कर्मण्येवाधिकारस्ते मा फलेषु कदाचन ।

Your right is for action alone, never for the results. Do not become the agent of the results of action. May you not have any inclination for inaction.

Shrimad Bhagavad Gita, Chapter 2, Verse 47

(1) This thought has always haunted me since I first encountered this shloka in ISKCON when I was 14, after I entered a storytelling competition there. From that point, I have seen so many people giving similar translations of this.

(2) The problem with most people is, they tightly translate the shlokas without experiencing them. A person who hasn’t adopted it comes and yaps about Krishna saying:

Karmani eva adhikarh te –> To act is your right (your duty)
Ma phaleshu kadaachana –> Not at any time to the fruits of action
Ma karma phalaheturbhuh –> Let not the fruits be your motive to act
Ma te sangh astu akarmani –> Nor let thy attachment be to inaction

(3) And they conclude by saying, “We have a right to our actions, not the results.” But it bugs me. What does right to our actions even mean? Does it mean our thoughts are confined only to action? No, absolutely not.

(4) Some people even say that it translates as: “We have to work without expectation, and God will take care of the results.” But what bugs me more is that, with or without expectation, it’s ultimately divine energy that decides the outcome after you perform your duty.

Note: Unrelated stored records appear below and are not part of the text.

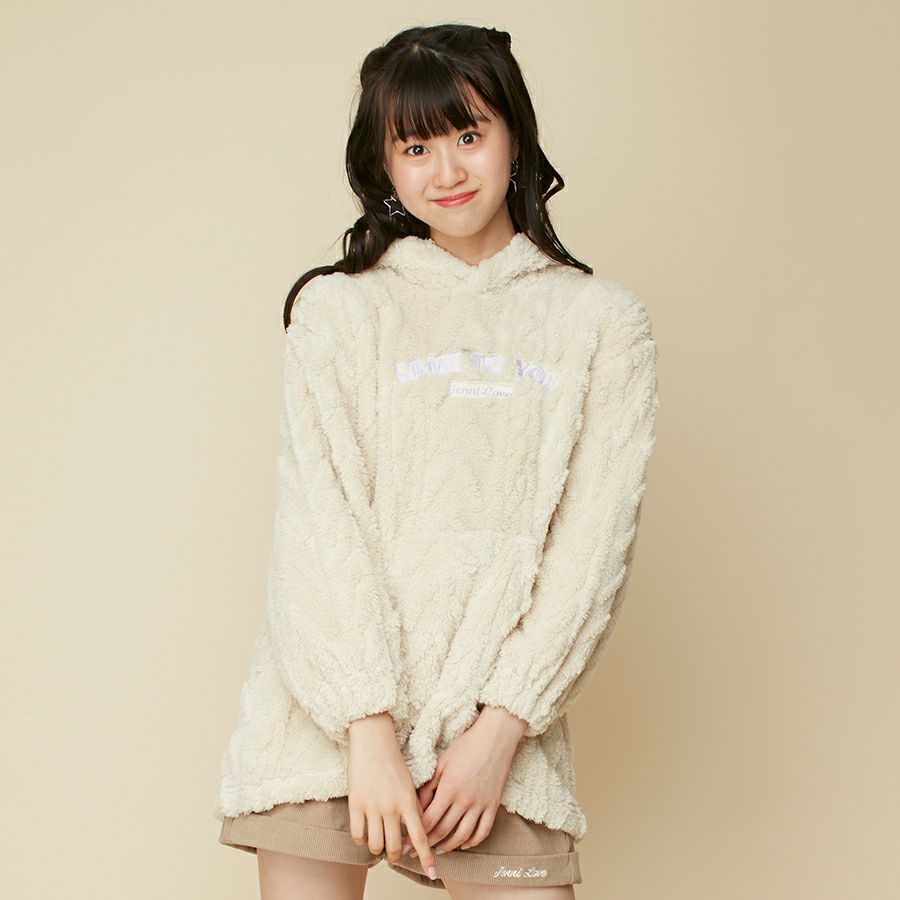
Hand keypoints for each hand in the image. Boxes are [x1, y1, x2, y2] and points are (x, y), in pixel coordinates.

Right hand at [346, 712, 436, 879]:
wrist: (373, 739)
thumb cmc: (394, 760)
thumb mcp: (410, 784)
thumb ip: (414, 808)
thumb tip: (416, 834)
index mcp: (409, 801)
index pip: (421, 837)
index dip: (427, 858)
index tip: (433, 873)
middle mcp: (391, 807)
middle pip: (395, 848)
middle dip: (397, 856)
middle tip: (397, 854)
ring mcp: (372, 807)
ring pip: (376, 846)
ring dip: (379, 849)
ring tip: (381, 843)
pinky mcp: (355, 804)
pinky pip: (358, 835)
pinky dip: (362, 839)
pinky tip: (366, 833)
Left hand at [404, 704, 526, 856]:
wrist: (495, 738)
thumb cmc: (466, 746)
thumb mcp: (442, 762)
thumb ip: (429, 786)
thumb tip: (417, 806)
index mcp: (449, 789)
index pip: (428, 820)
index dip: (415, 834)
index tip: (406, 842)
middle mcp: (464, 800)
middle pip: (443, 831)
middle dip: (427, 844)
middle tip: (417, 852)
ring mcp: (481, 804)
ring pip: (462, 835)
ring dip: (448, 846)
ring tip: (438, 850)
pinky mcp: (493, 805)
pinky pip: (483, 831)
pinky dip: (473, 841)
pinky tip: (463, 844)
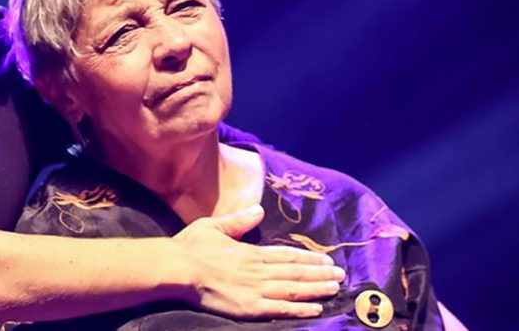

(5) Then what does the shloka really mean?
Before getting to that, I want to illustrate two incidents:

(a) I was 16 when I gave my 10th exams, and I never thought about the results. I was just curious about what it might be, but it never bugged me no thoughts like “if this happens, then that,” or “what if my results are bad,” etc.

(b) I was 18 when I gave my 12th exams. But this time, from the moment the exam was over, I was thinking about the results. It was bugging me deeply.

(6) Now, when I was 16, had I adopted the thought, and at 18 I didn’t? Haha, certainly not. Then what happened?

(7) When I gave my 10th exam, I did well. But the second time, I didn’t.

(8) So, what I conclude  and what the shloka also loosely translates to  is:
“If you do the work the right way, you will never think about the results.”